Commandant calls for 10,000-strong contingent to be more energy efficient to save lives and money
Suzanne Goldenberg, US environment correspondent
guardian.co.uk, Thursday 13 August 2009 18.07 BST
The US Marines Corps ordered the first ever energy audit in a war zone todayto try to reduce the enormous fuel costs of keeping troops on the ground in Afghanistan.
General James T Conway, the Marines Corps Commandant, said he wanted a team of energy experts in place in Afghanistan by the end of the month to find ways to cut back on the fuel bills for the 10,000 strong marine contingent.
US marines in Afghanistan run through some 800,000 gallons of fuel a day. That's a higher burn rate than during an initial invasion, and reflects the logistical challenges of running counter-insurgency and other operations in the extreme weather conditions of Afghanistan.
"We need to understand where the fuel goes," Conway told a Marines Corps energy summit today. "The largest growing demand on the battlefield today is for electricity and how we create that."
He added: "We are going to more efficient. We have got to be."
Conway's announcement — and the summit itself, which is the first of its kind — were seen yesterday as a dramatic shift in the US military's approach to energy consumption and climate change.
The Pentagon began to acknowledge America's reliance on fossil fuels and climate change as a national security concern in 2002. A report from the Pentagon's military advisory board last May called on military bases to work to lower their carbon footprint. A number of bases inside the US have begun to tap into renewable fuel sources including wind and solar energy.
But the Marine Corps are the first service to try to put those policies into action on the battlefield.
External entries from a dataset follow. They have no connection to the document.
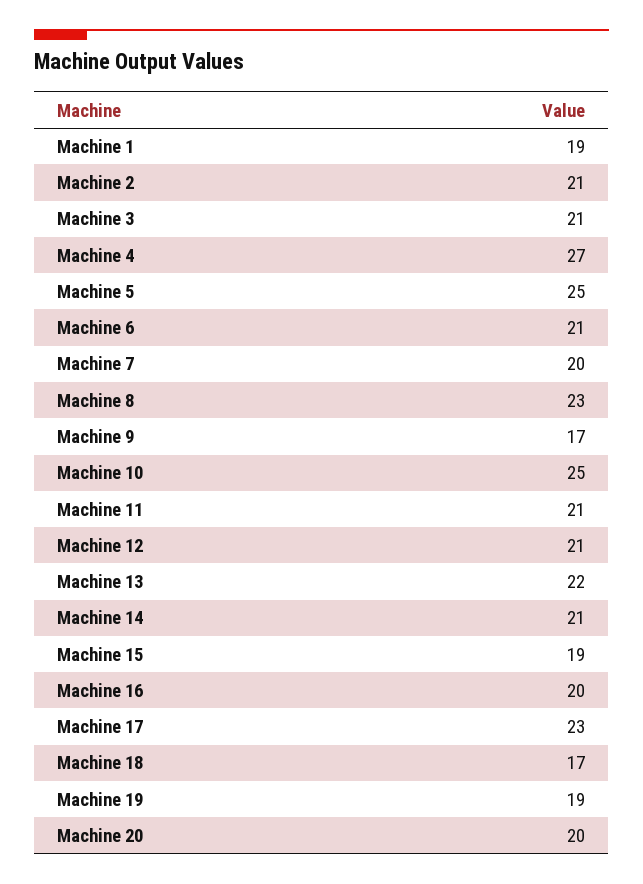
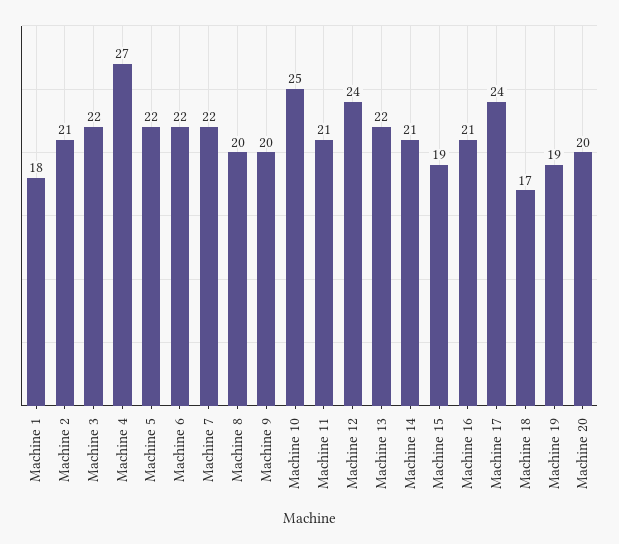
  {
-   "Machine 1": 19,
+   "Machine 1": 18,
    "Machine 2": 21,
-   "Machine 3": 21,
+   "Machine 3": 22,
    "Machine 4": 27,
-   "Machine 5": 25,
+   "Machine 5": 22,
-   "Machine 6": 21,
+   "Machine 6": 22,
-   "Machine 7": 20,
+   "Machine 7": 22,
-   "Machine 8": 23,
+   "Machine 8": 20,
-   "Machine 9": 17,
+   "Machine 9": 20,
    "Machine 10": 25,
    "Machine 11": 21,
-   "Machine 12": 21,
+   "Machine 12": 24,
    "Machine 13": 22,
    "Machine 14": 21,
    "Machine 15": 19,
-   "Machine 16": 20,
+   "Machine 16": 21,
-   "Machine 17": 23,
+   "Machine 17": 24,
    "Machine 18": 17,
    "Machine 19": 19,
    "Machine 20": 20
  }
Conway, who led the marine invasion of Iraq in 2003, said he was motivated by the high costs — as well as the risks to troops – of getting oil and water to combat zones. For land-locked Afghanistan, the nearest port at Karachi in Pakistan is more than 400 miles away from marine bases, and maintaining those long supply lines has become an increasingly dangerous proposition.
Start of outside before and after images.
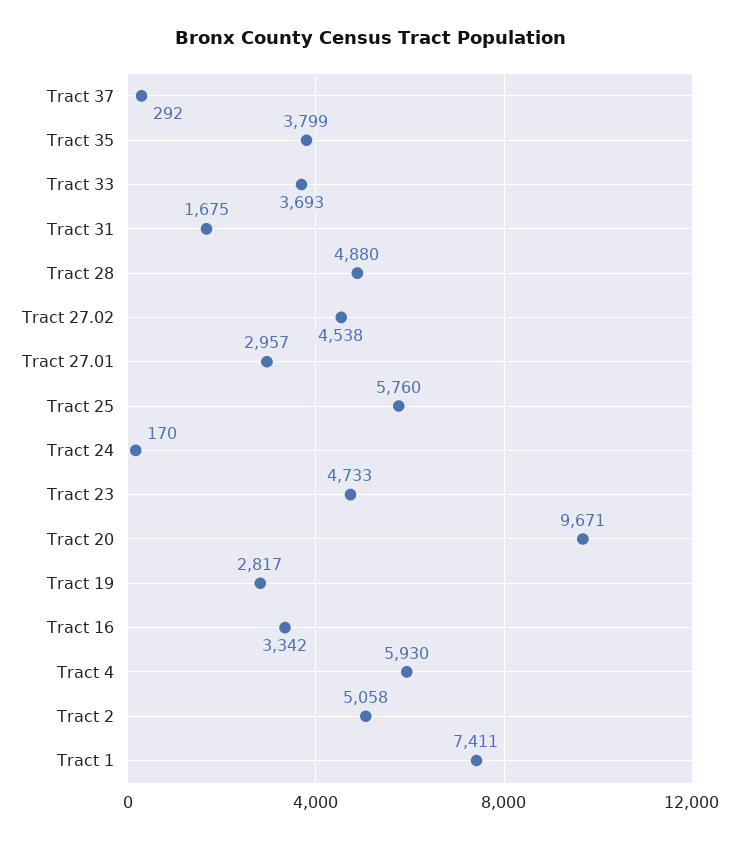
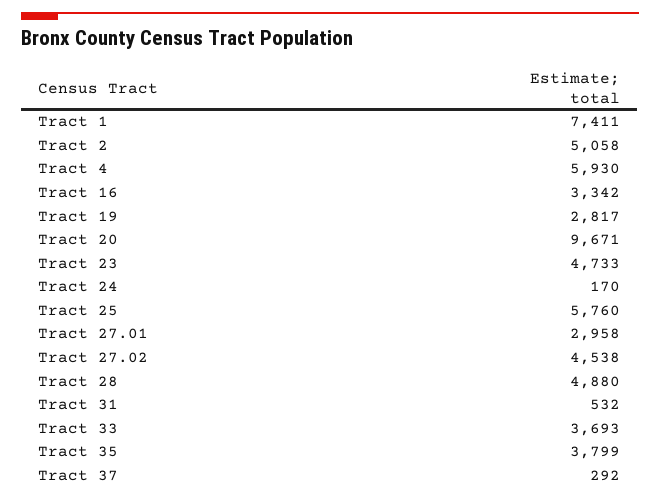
  {
    "Tract 37": 292,
    "Tract 35": 3799,
    "Tract 33": 3693,
-   "Tract 31": 1675,
+   "Tract 31": 532,
    "Tract 28": 4880,
    "Tract 27.02": 4538,
-   "Tract 27.01": 2957,
+   "Tract 27.01": 2958,
    "Tract 25": 5760,
    "Tract 24": 170,
    "Tract 23": 4733,
    "Tract 20": 9671,
    "Tract 19": 2817,
    "Tract 16": 3342,
    "Tract 4": 5930,
    "Tract 2": 5058,
    "Tract 1": 7411
  }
Some 80% of US military casualties in Afghanistan are due to improvised explosive devices (IEDS), and many of those placed in the path of supply convoys.
The costs of shipping water and fuel to the troops is also becoming unsustainable. The price of a gallon of petrol in a war zone can cost up to $100. "It is a shocking figure to compute what it costs by the time you pour that gallon of gas into a Humvee or an aircraft in the place you are operating," Conway said.
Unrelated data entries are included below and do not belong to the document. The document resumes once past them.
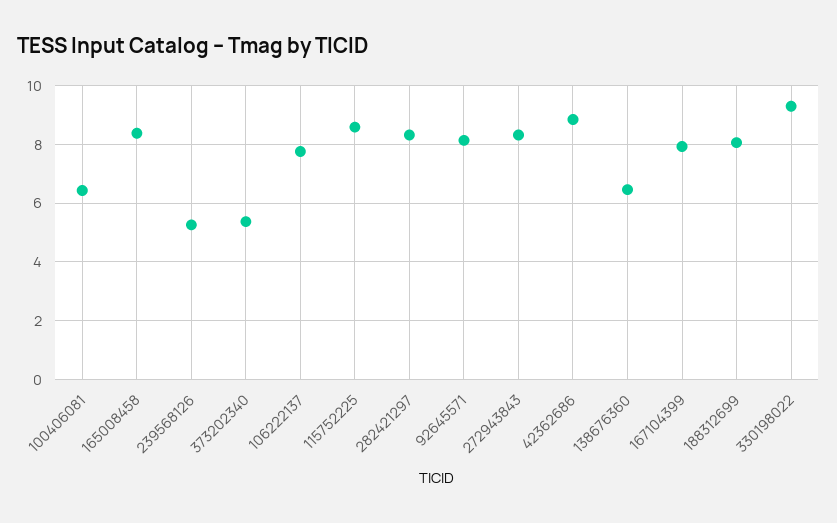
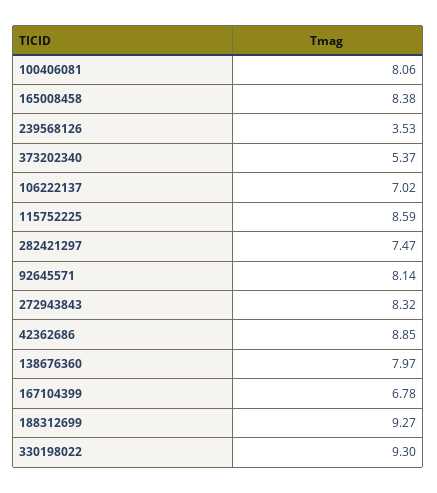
  {
-   "100406081": 6.5,
+   "100406081": 8.06,
    "165008458": 8.38,
-   "239568126": 5.25,
+   "239568126": 3.53,
    "373202340": 5.37,
-   "106222137": 7.75,
+   "106222137": 7.02,
    "115752225": 8.59,
-   "282421297": 8.25,
+   "282421297": 7.47,
    "92645571": 8.14,
    "272943843": 8.32,
    "42362686": 8.85,
-   "138676360": 6.5,
+   "138676360": 7.97,
-   "167104399": 8,
+   "167104399": 6.78,
-   "188312699": 8,
+   "188312699": 9.27,
    "330198022": 9.3
  }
He said he was looking to his energy auditors to find ways of cutting back energy consumption at operating bases, and also to pare down the equipment carried by each individual marine. An average marine carries about 9lbs of disposable batteries in their kit to power equipment such as night vision goggles and radios.
One immediate target of the auditors is likely to be climate control. Some 448,000 gallons alone are used to keep tents cool in the Afghan summer, where temperatures reach well over 40C, and warm in the winter, said Michael Boyd, an energy adviser to the Marine Corps.
The marines have been exploring ways to reduce that consumption by spraying tents with a foam coating.
"That's a huge saving and you are no longer putting trucks on those roads, and tanker drivers in harm's way and everyone else involved on the way," Boyd said.